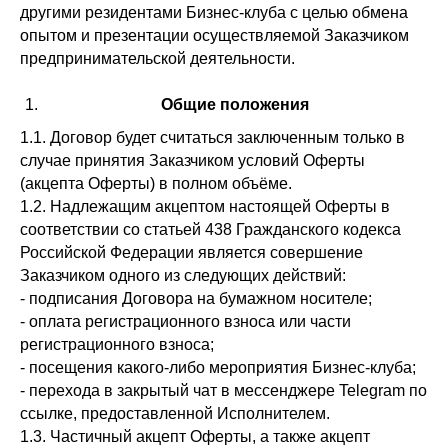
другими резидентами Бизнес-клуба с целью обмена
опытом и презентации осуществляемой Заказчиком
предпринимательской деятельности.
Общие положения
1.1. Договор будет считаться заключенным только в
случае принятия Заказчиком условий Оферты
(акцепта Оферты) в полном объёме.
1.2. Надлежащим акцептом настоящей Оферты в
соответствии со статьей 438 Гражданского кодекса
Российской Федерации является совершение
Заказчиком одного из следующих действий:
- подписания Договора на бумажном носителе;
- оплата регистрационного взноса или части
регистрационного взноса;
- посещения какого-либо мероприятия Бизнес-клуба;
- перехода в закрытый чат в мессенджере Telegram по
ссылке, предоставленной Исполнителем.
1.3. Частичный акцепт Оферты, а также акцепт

══════════════════════════════

#### [Task item]
Up to and including the final line of the data above, please copy every line exactly, starting from the one that contains "- оплата регистрационного взноса или части".

#### [Answer to this task]
- оплата регистрационного взноса или части
регистрационного взноса;
- посещения какого-либо мероприятия Бизнес-клуба;
- перехода в закрытый чат в мессенджере Telegram по
ссылке, предоставленной Исполнителем.
1.3. Частичный акцепт Оферты, а также акцепт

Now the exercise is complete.